§ Provided passage:
## BEGIN

Brian Lofman, Central Connecticut State University

[The author wishes to acknowledge the financial assistance provided by a USIA Grant, and the moral support of the International Business Department in the School of Business, Central Connecticut State University.]


This paper examines how the political and economic transformation of Poland, from a socialist to a market economy, is impacting Polish consumers. Emergent themes from participant observation and interviews illustrate key aspects of the transition process. Taken together, these themes highlight the need to understand the role of prior cultural conditioning and the influence of national character on consumption activities.


On September 12, 1989, the Solidarity coalition in Poland officially took office and began to move immediately to a market economy by introducing and implementing drastic reforms. These political and economic changes served as the basis for a structural transformation that has already taken on radical dimensions (see Batt 1991). But how do changes at the macro level affect the attitudes, emotions, and behaviors of individual consumers? And how do cultural values shape consumption activities? This line of questioning was initially raised by Nicosia and Mayer (1976), who focused on what they termed "affluent" societies. These questions are directly relevant, however, for all types of societies. In particular, studying consumer behavior in Central and Eastern Europe at this critical juncture in time provides a unique opportunity to understand some of the most fundamental underlying aspects of consumer behavior, and perhaps to challenge certain previously accepted assumptions. This paper reviews the methods undertaken in the study, describes themes emerging from the research, and discusses some conclusions based on these themes.


The study used methods of naturalistic inquiry (Belk, Sherry, and Wallendorf 1988) appropriate for accessing the "native point of view" (Davies and Schmidt 1991). Prior to traveling to Poland, the researcher read relevant literature and spoke with various Polish people in the United States to obtain an understanding and a historical sense for the conditions of everyday consumer life in Poland. The research in situ was undertaken for a period of one month in the summer of 1992. By engaging in activities similarly engaged in by many Polish people C such as shopping in various markets and using diverse modes of mass transportation, including trams, trains, and buses C the researcher thoroughly participated in the cultural milieu. The research was conducted in various cities, including Wroclaw, Krakow, Poznan, and Warsaw, and on trains taken between these cities. Most of the research was conducted in Wroclaw, a city of approximately 650,000 people situated on the Odra River in the region of Lower Silesia in southwestern Poland. Toward the end of World War II, seventy-five percent of Wroclaw was destroyed, although much of the city was later rebuilt in an effort to match its prior architectural design.

Primary research methods included participant observation and interviews with consumers and businesspeople. The methods evolved continuously to fit particular situations and to deal with unanticipated problems. Most interviews required the aid of a translator; a notebook computer was used whenever and wherever possible for immediate transcription. The computer was used primarily during interviews with marketing consultants, entrepreneurs, and business managers, and also with consumers interviewed in leisurely settings. A microcassette recorder was used to record some interviews conducted in English, but mostly to record ideas when it was inappropriate or inefficient to work on the computer. Finally, a computerized journal allowed for an ongoing record of evolving ideas grounded in the dynamic nature of the research.

## END

§ What you need to do:
Retype everything in the passage on Polish consumers from "[The author wishes" down to "on consumption activities.". The data that comes next is separate material and has nothing to do with the passage on Polish consumers.

§ Material provided:
## BEGIN

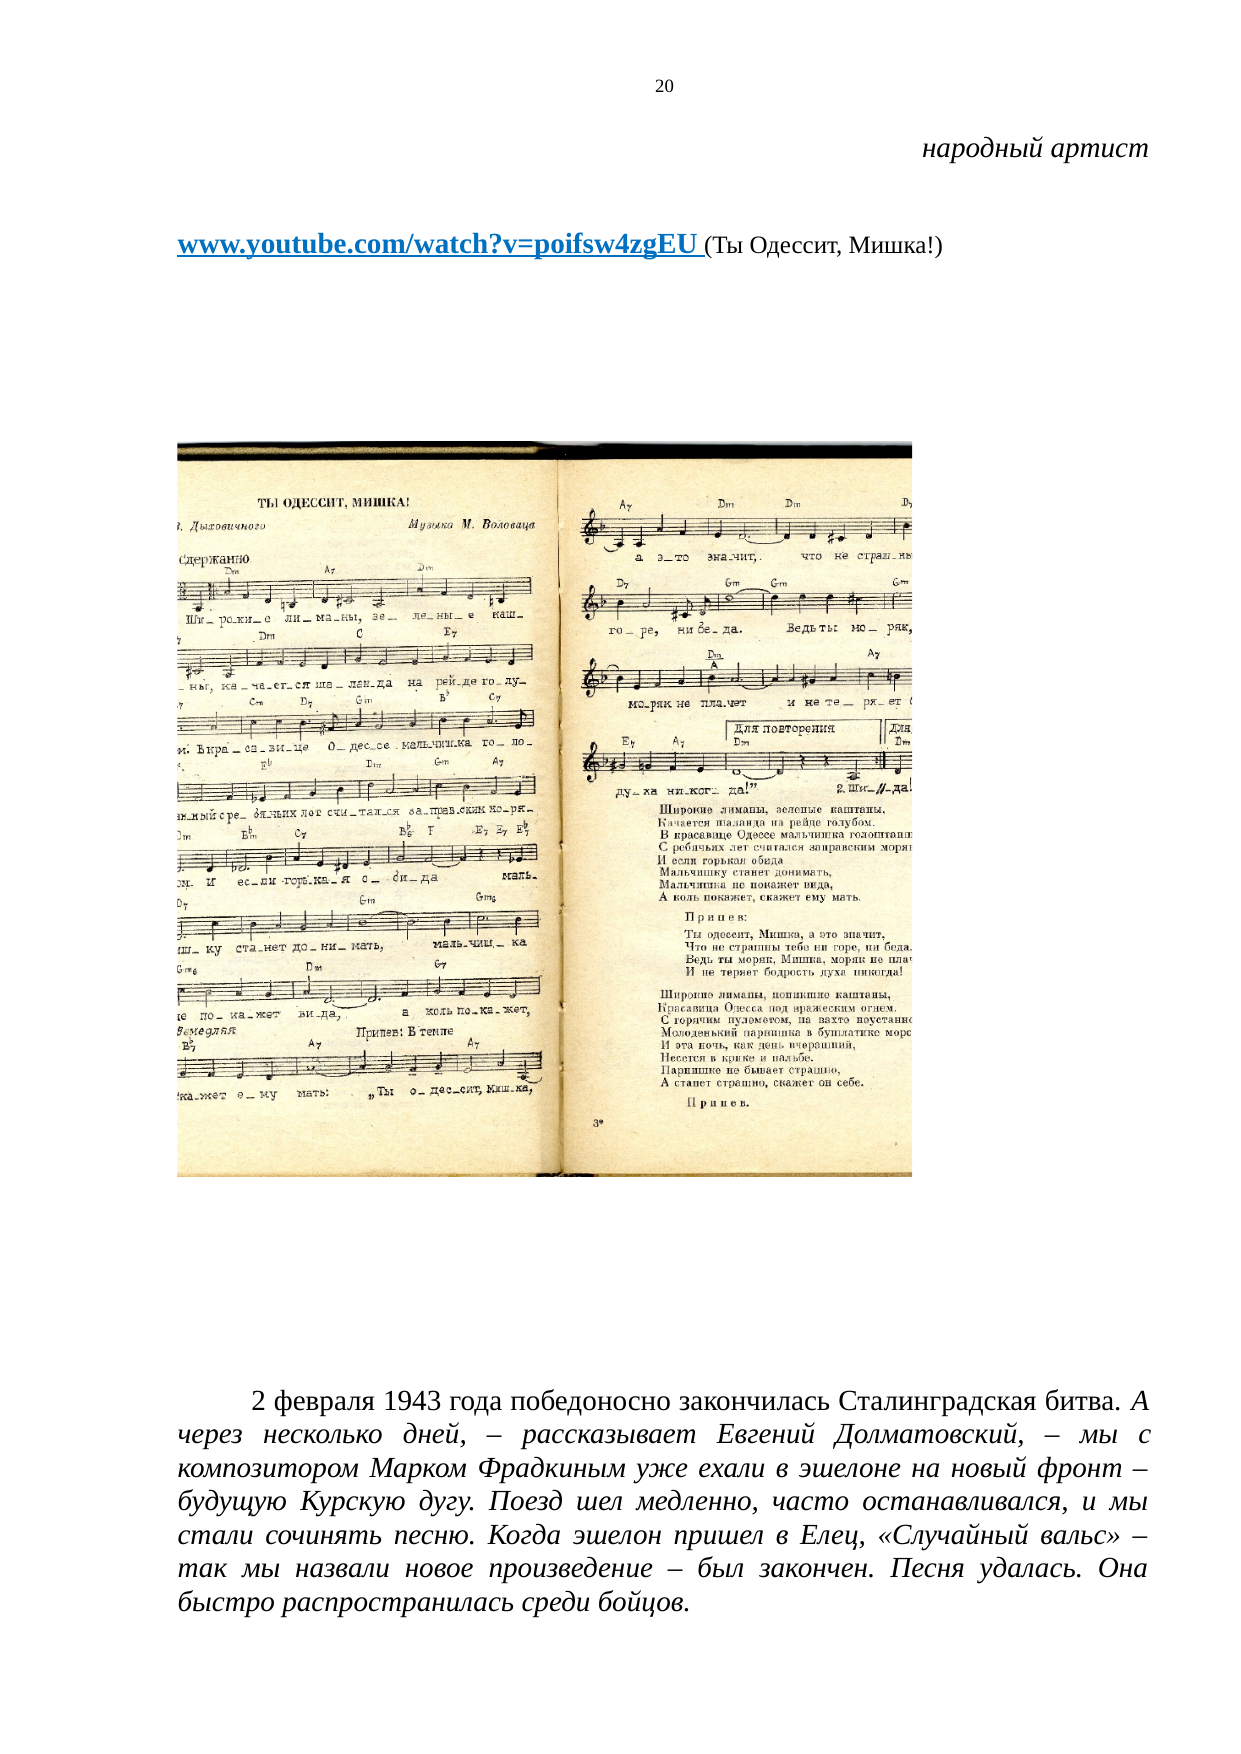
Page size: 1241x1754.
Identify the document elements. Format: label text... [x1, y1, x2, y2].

## END

§ Output of the task:
[The author wishes to acknowledge the financial assistance provided by a USIA Grant, and the moral support of the International Business Department in the School of Business, Central Connecticut State University.]


This paper examines how the political and economic transformation of Poland, from a socialist to a market economy, is impacting Polish consumers. Emergent themes from participant observation and interviews illustrate key aspects of the transition process. Taken together, these themes highlight the need to understand the role of prior cultural conditioning and the influence of national character on consumption activities.